People who have come up in the age of google docs etc have had the advantage of other options when it comes to organizing and interacting with documents and media, and simply don't need to worry about the directory/folder abstraction as much as we had to.  If I want to find a particular photo of my orange cat in Google Photos, for example, I don't have to browse to the "cat" folder in my "photos" folder and then click on each file to see if it's the one I want.  I can simply type "orange cat" into the search box, and an incredible amount of machine learning technology instantly shows me all of the photos of that cat in a fast, easy to browse list of thumbnails.  It's night and day compared to the experience of just twenty years ago.  Sure it's not perfect and has some downsides, but why would the average person bother with manually sorting all of their photos into folders if it's so easy to find things WITHOUT doing that?


--- Quote from: m98 on September 30, 2021, 10:26:21 pm ---
--- Quote from: tooki on September 30, 2021, 09:00:54 pm ---Even more unjustified bashing on young people for stupid stuff. The reason they don’t know it, if they don’t know it, is that nobody taught them.

--- End quote ---
How can you just never have been exposed to the physical concept of files and folders, even if you haven't ever heard of the virtual pendent?
--- End quote ---

It used to be that every office had tons of filing cabinets for all of the paper documents they needed to conduct business.  You might even have multiple employees, or even an entire department, dedicated to just dealing with files.  I remember my old doctor's office had a whole wall of cabinets for patient files.  That's not how things are anymore.  I still have a filing cabinet in my office, but like 1/4 of one drawer is old paper documents I haven't looked at in years, one drawer is for boxes of printable label stock, and the last drawer is where I keep my snacks.  Here again, a lot of us who came up in that earlier time, where we had to do everything on paper, and thus had to *organize* all of that paper, then experienced the shift to electronic documents, where there was a direct parallel between 'a document' on paper and 'a document' as a digital file, can easily mistake our familiarity with the abstraction and where it comes from for intelligence.  It's increasingly easy for a person to come up without ever needing to deal with enough paper to directly experience that parallel.  Besides, it's not even that good of a parallel these days.  Sure, a PDF is generally interchangeable, in terms of content and functionality, with a paper document, but not all data that we deal with is like that. 


--- Quote ---Seriously, someone who doesn't know such stuff by the time they're in college should really reconsider if they have enough natural curiosity to enjoy an engineering career...
--- End quote ---

Get over yourself.  Not all STEM is engineering.

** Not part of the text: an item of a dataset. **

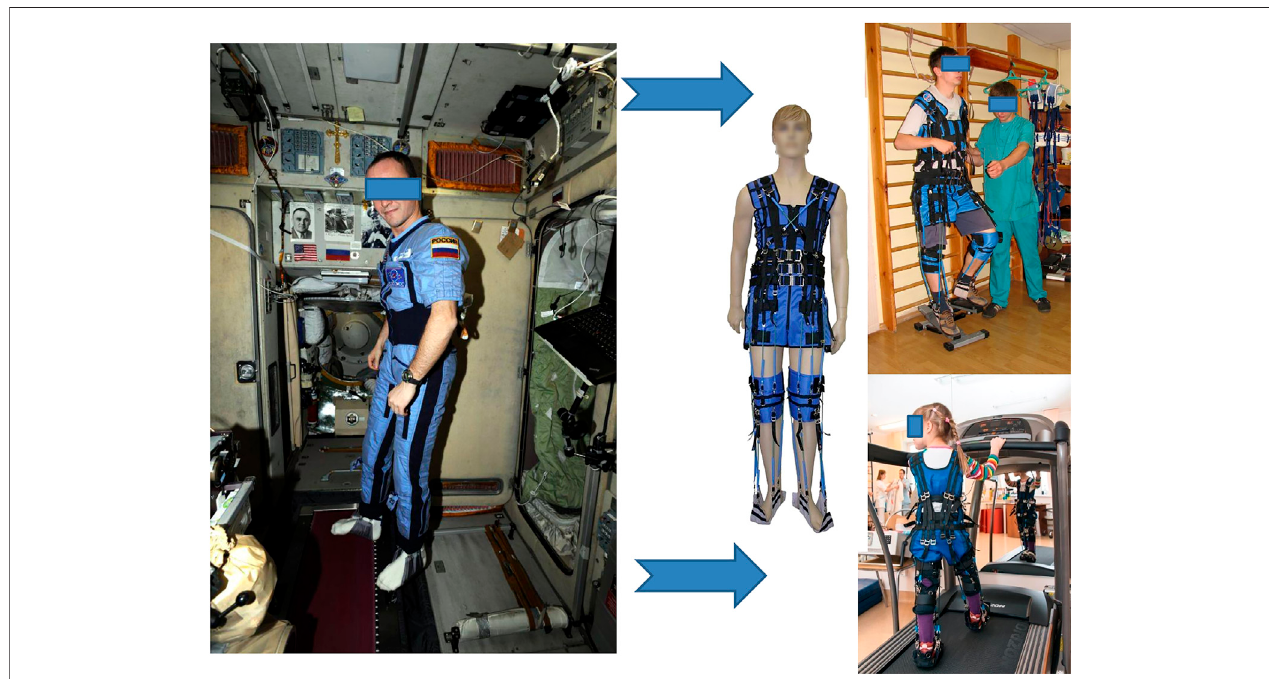
FIGURE 1 | Axial loading suit. On the left —“ Penguin ” space suit and its application on board the International Space Station; on the right – its clinical version “ Regent ” (Center of Aerospace Medicine and Technologies, Russia) and its adaptation for rehabilitation of adult patients and children. Photo credit IBMP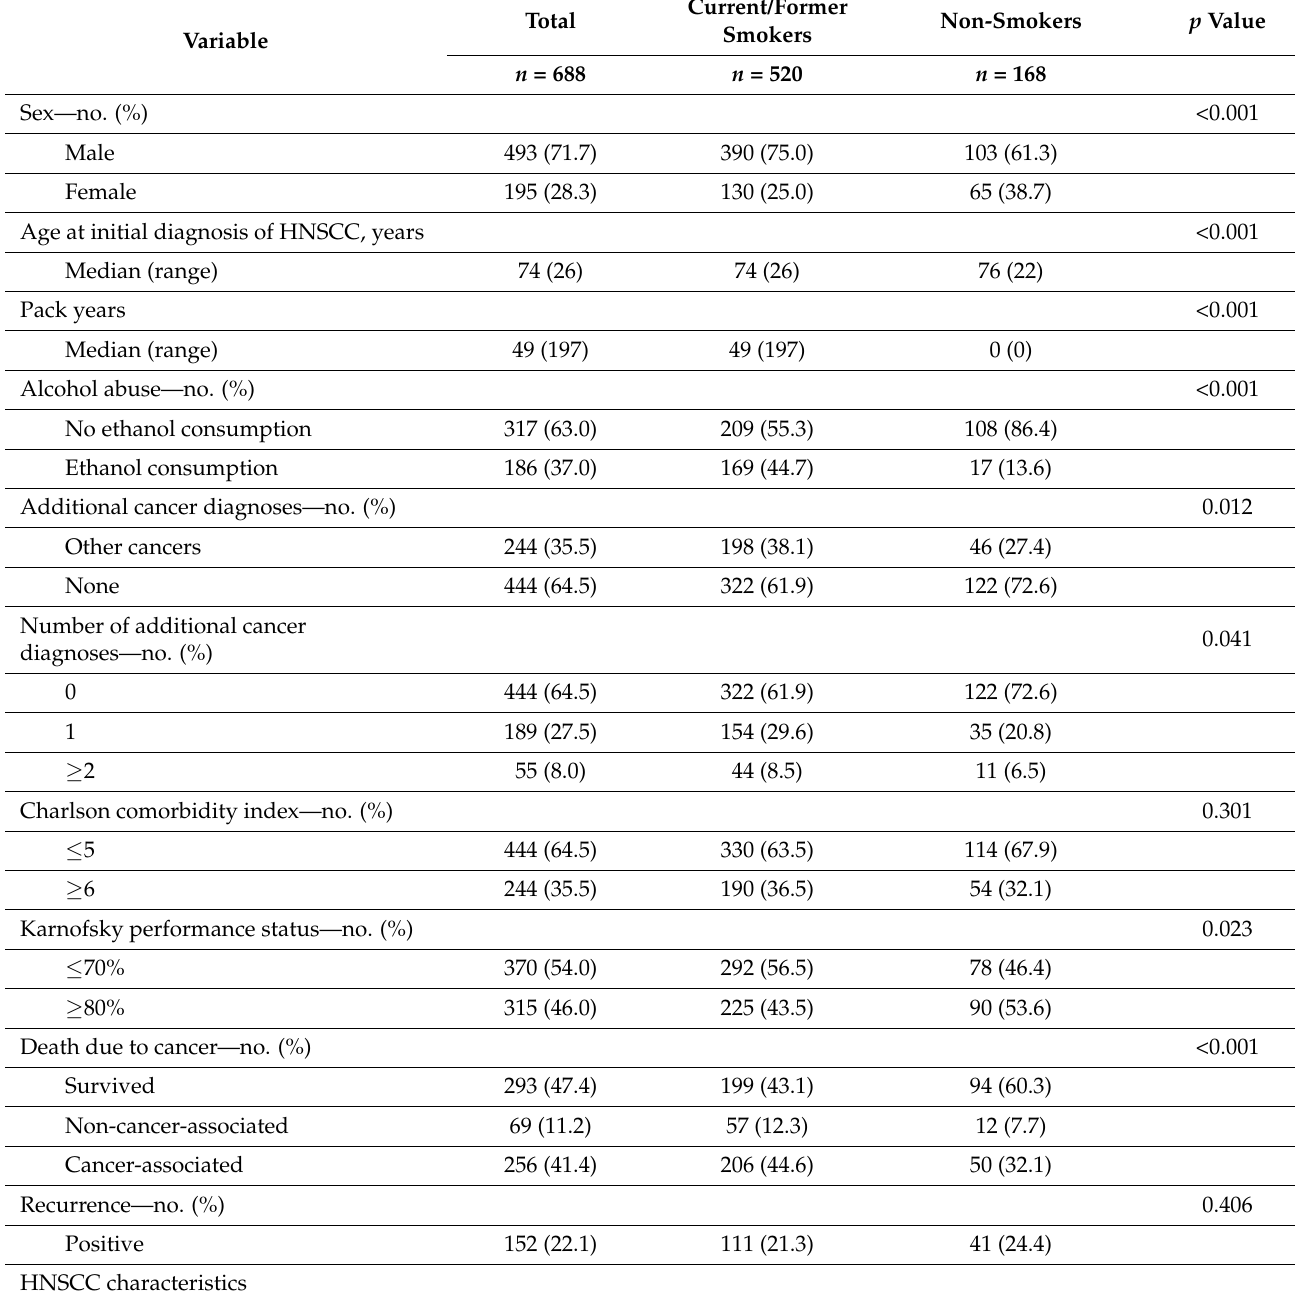
Table 1. Patient and tumour characteristics of the study population according to their smoking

Not all engineering is computer engineering.  You can't expect someone to be conversant in the various archaic abstractions of every other STEM discipline just because they're interested in one discipline. 
james_s:

--- Quote from: CJay on October 01, 2021, 06:26:28 am ---Except you can use a local mail client with GMail and download messages so for someone who grew up using an email client with local storage it's really not a stupid question.

--- End quote ---

And I do, but the emails are still on the server, the email client just makes a local copy of them. It's like taking a photo of some landmarks and bringing the photos home with you. The landmarks are still there, you can buy a new camera and still go out and take photos of the same landmarks and look at them later.